Work order
Go through the records below and copy out every line holding "degrees".

Dataset
--- START ---
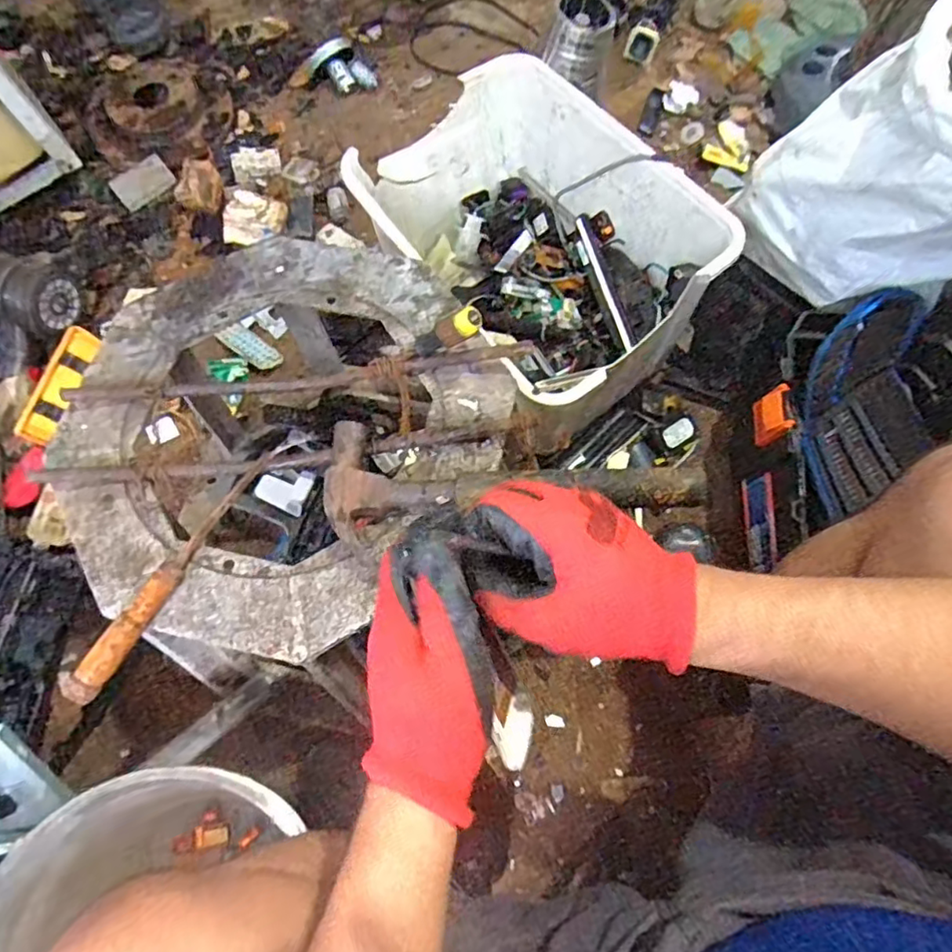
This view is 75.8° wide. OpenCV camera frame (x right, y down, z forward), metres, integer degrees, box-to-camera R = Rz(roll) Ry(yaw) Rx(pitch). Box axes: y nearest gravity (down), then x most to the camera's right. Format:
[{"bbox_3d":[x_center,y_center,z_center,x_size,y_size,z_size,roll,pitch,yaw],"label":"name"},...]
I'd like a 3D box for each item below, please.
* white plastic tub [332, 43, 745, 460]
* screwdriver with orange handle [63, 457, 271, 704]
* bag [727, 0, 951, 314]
[{"bbox_3d":[0.068,-0.294,0.805,0.312,0.199,0.422,-39,74,-11],"label":"white plastic tub"},{"bbox_3d":[-0.240,0.071,0.492,0.025,0.020,0.230,25,61,10],"label":"screwdriver with orange handle"},{"bbox_3d":[0.480,-0.333,0.657,0.227,0.257,0.272,-31,73,-8],"label":"bag"}]

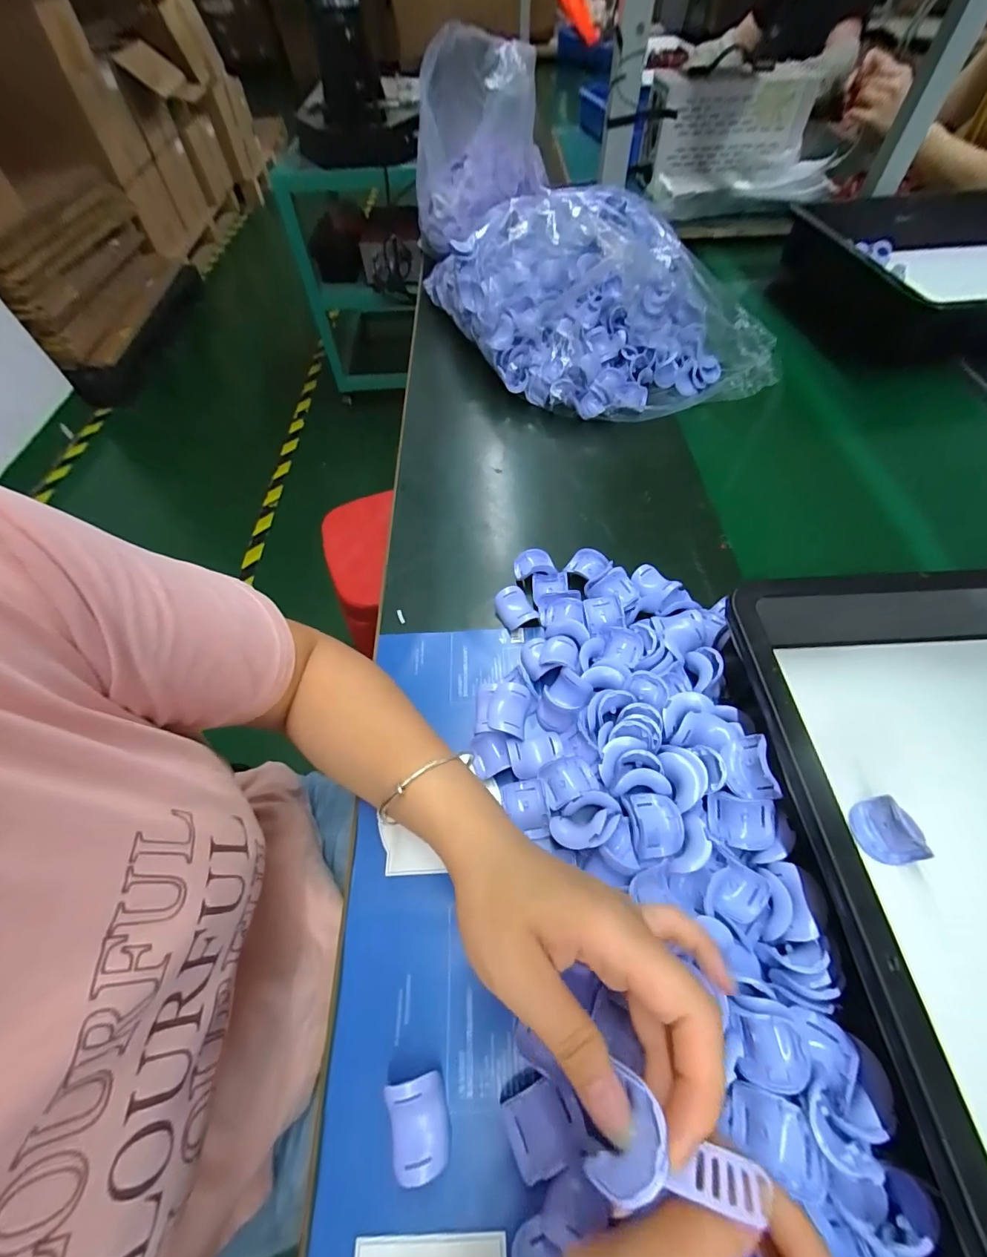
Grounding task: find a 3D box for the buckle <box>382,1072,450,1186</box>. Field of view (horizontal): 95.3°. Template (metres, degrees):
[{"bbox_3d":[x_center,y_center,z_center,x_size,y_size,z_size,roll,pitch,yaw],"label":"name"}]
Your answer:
[{"bbox_3d":[-0.036,0.248,0.224,0.027,0.019,0.037,-12,59,-6],"label":"buckle"}]

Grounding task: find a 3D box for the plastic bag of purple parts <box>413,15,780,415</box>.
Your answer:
[{"bbox_3d":[0.112,-0.446,0.527,0.267,0.292,0.480,-27,61,-14],"label":"plastic bag of purple parts"}]

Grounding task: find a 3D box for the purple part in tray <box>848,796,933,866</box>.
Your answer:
[{"bbox_3d":[0.239,0.125,0.275,0.023,0.025,0.036,-10,58,-5],"label":"purple part in tray"}]

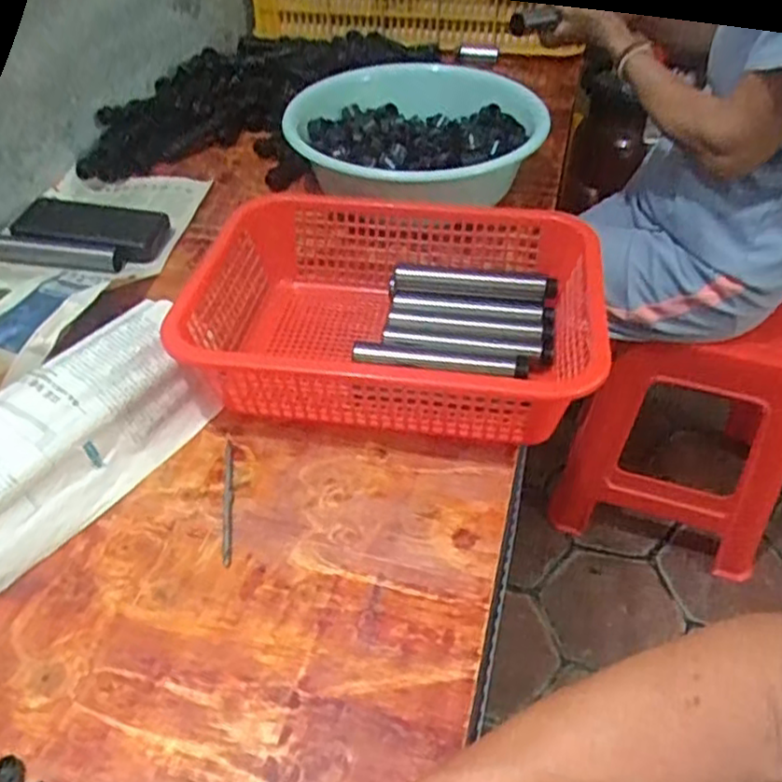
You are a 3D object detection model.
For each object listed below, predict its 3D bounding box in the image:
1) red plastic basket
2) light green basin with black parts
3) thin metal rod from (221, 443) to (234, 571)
[{"bbox_3d":[0.006,-0.063,0.614,0.325,0.100,0.246,8,43,9],"label":"red plastic basket"},{"bbox_3d":[0.027,-0.320,0.839,0.293,0.103,0.340,-2,43,-1],"label":"light green basin with black parts"},{"bbox_3d":[-0.122,0.080,0.522,0.007,0.004,0.113,-6,43,-5],"label":"thin metal rod"}]

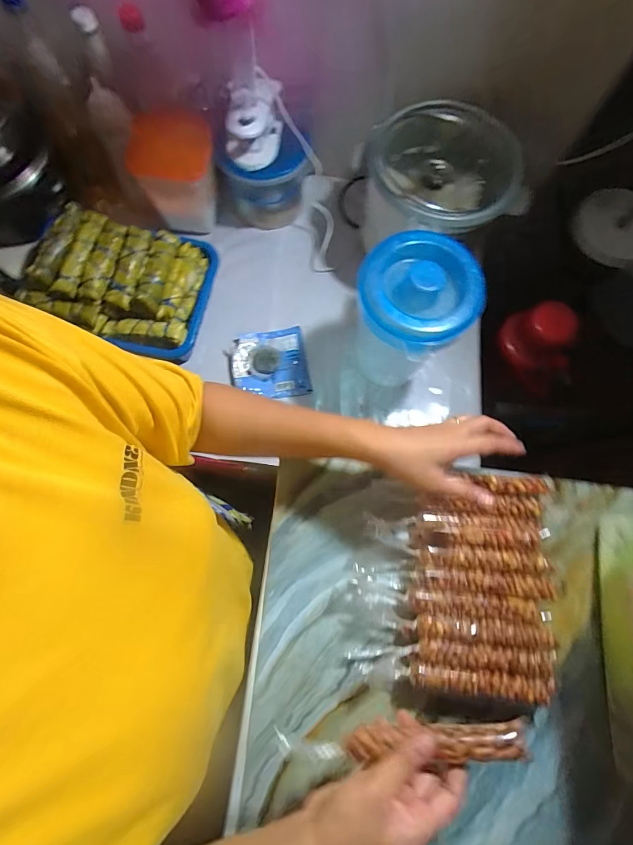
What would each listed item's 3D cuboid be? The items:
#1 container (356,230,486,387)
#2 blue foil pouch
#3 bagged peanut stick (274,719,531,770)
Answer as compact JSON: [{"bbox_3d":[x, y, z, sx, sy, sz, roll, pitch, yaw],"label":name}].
[{"bbox_3d":[0.149,-0.166,0.649,0.170,0.239,0.157,0,75,-1],"label":"container"},{"bbox_3d":[-0.092,-0.109,0.745,0.146,0.043,0.134,-9,75,-4],"label":"blue foil pouch"},{"bbox_3d":[0.071,0.271,0.329,0.207,0.018,0.023,-4,75,4],"label":"bagged peanut stick"}]

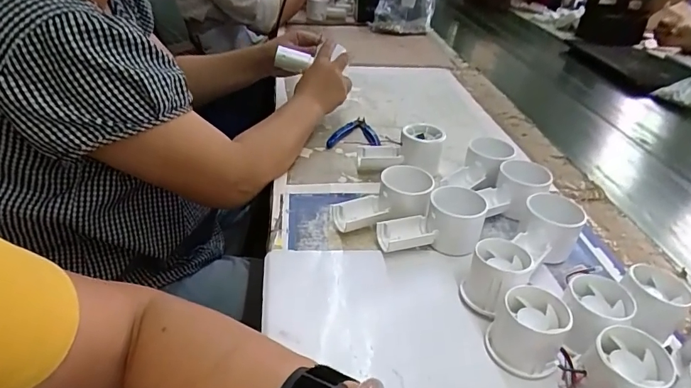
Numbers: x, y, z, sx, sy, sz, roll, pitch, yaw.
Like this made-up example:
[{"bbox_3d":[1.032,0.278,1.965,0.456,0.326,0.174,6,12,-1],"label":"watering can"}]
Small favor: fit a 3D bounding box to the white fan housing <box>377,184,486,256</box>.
[{"bbox_3d":[0.089,0.028,0.476,0.111,0.053,0.057,-1,34,-9],"label":"white fan housing"}]

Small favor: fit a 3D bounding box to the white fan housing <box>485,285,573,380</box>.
[{"bbox_3d":[0.150,0.112,0.363,0.058,0.048,0.057,3,34,-2],"label":"white fan housing"}]

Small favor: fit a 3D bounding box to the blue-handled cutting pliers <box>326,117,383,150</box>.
[{"bbox_3d":[0.008,-0.099,0.691,0.078,0.013,0.104,1,34,-6],"label":"blue-handled cutting pliers"}]

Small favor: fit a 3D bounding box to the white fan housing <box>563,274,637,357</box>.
[{"bbox_3d":[0.206,0.105,0.377,0.049,0.053,0.060,28,40,31],"label":"white fan housing"}]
--- END ---
Written response
This view is 75.8° wide. OpenCV camera frame (x right, y down, z forward), metres, integer degrees, box-to-camera R = Rz(roll) Ry(yaw) Rx(pitch). Box axes: y nearest gravity (down), then x most to the camera's right. Format:
Grounding task: find a 3D box for the buckle <box>382,1072,450,1186</box>. Field of view (horizontal): 95.3°. Template (metres, degrees):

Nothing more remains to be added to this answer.